Mitch McConnell: Dems’ wall reversal is sign of ‘partisan tantrum’
Senate Majority Leader Mitch McConnell accused Democrats Tuesday of a “partisan tantrum,” saying they backed border barriers many times before, and have only changed now that President Trump is the one asking for the money.
He ticked off past support of then-Sens. Hillary Clinton and Barack Obama for a massive fence-building spree in 2006, when they voted for 700 miles of the border to be sealed with double-tier fencing.
And other Republicans pointed to votes in Congress over the last two years for 122 miles of more fence and wall, saying more than 150 Democrats backed that spending yet are now opposed.
“It’s just political spite. A partisan tantrum,” Mr. McConnell said as he opened the Senate for business Tuesday, hours before Mr. Trump was scheduled to deliver a prime time address from the Oval Office.
The 2006 Secure Fence Act has become a bit of an albatross for Democrats.

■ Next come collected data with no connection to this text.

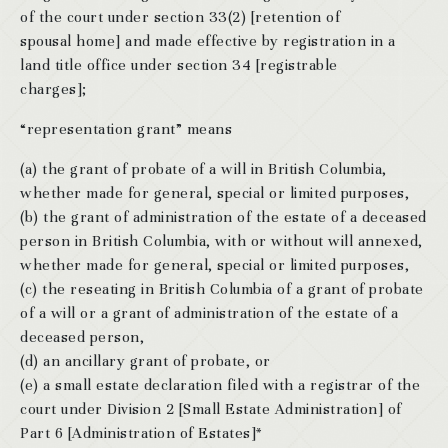
of the court under section 33(2) [retention of
spousal home] and made effective by registration in a
land title office under section 34 [registrable
charges];
“representation grant” means
(a) the grant of probate of a will in British Columbia,
whether made for general, special or limited purposes,
(b) the grant of administration of the estate of a deceased
person in British Columbia, with or without will annexed,
whether made for general, special or limited purposes,
(c) the reseating in British Columbia of a grant of probate
of a will or a grant of administration of the estate of a
deceased person,
(d) an ancillary grant of probate, or
(e) a small estate declaration filed with a registrar of the
court under Division 2 [Small Estate Administration] of
Part 6 [Administration of Estates]*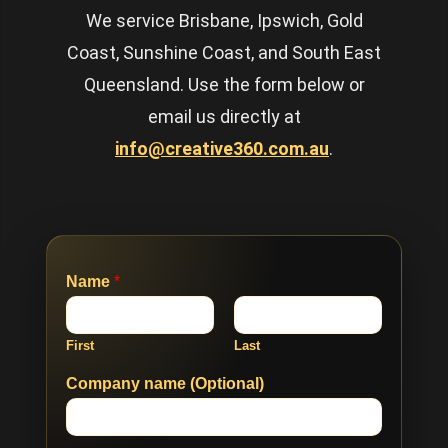
We service Brisbane, Ipswich, Gold
Coast, Sunshine Coast, and South East
Queensland. Use the form below or
email us directly at
info@creative360.com.au
.
Name
*
First
Last
Company name (Optional)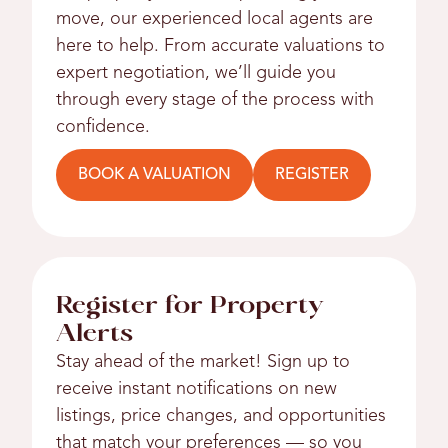
move, our experienced local agents are
here to help. From accurate valuations to
expert negotiation, we’ll guide you
through every stage of the process with
confidence.
BOOK A VALUATION
REGISTER
Register for Property
Alerts
Stay ahead of the market! Sign up to
receive instant notifications on new
listings, price changes, and opportunities
that match your preferences — so you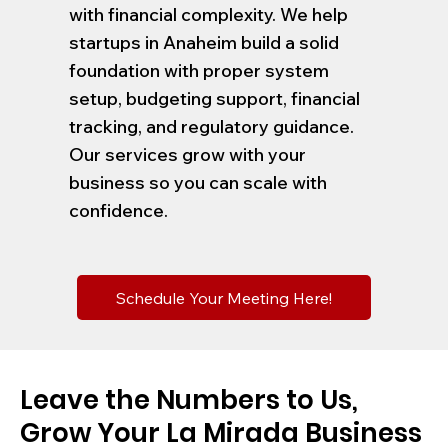
with financial complexity. We help
startups in Anaheim build a solid
foundation with proper system
setup, budgeting support, financial
tracking, and regulatory guidance.
Our services grow with your
business so you can scale with
confidence.
Schedule Your Meeting Here!
Leave the Numbers to Us,
Grow Your La Mirada Business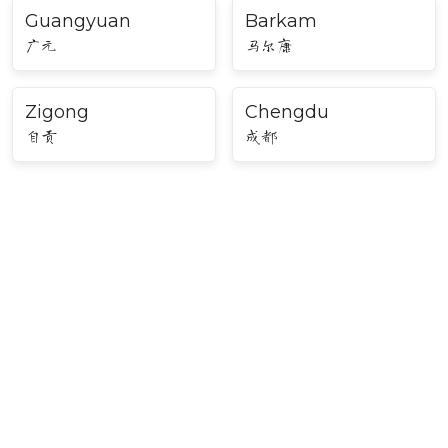
Guangyuan
Barkam
广元
马尔康
Zigong
Chengdu
自贡
成都
Major Cities in Southwest
China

It called for 700 miles of the 1,950-mile border to be covered by double-tier fencing.
A year later, Congress watered down those requirements, leaving it up to Homeland Security to decide where and how much to build.
In the end, just 354 miles of fencing and another 300 miles of vehicle barrier have been erected.
Still, the 2006 vote for 700 miles has set a precedent Democrats are grappling with.
Rep. Adam Smith, a Washington Democrat who voted for the law, said he doesn’t regret that vote but told ABC’s “This Week” program that enough wall was built and there’s no need for more.
Meanwhile, Senate Minority Leader Charles E. Schumer, who also voted for the 2006 law, has bristled at comparisons between that and what Mr. Trump envisions.
“I have never supported a border wall, and I challenge anyone on the hard right to find a time when I, or any expert, has supported a wall like what the president has proposed,” he said on the Senate floor last month.
He said Mr. Trump was the one throwing a “temper tantrum.”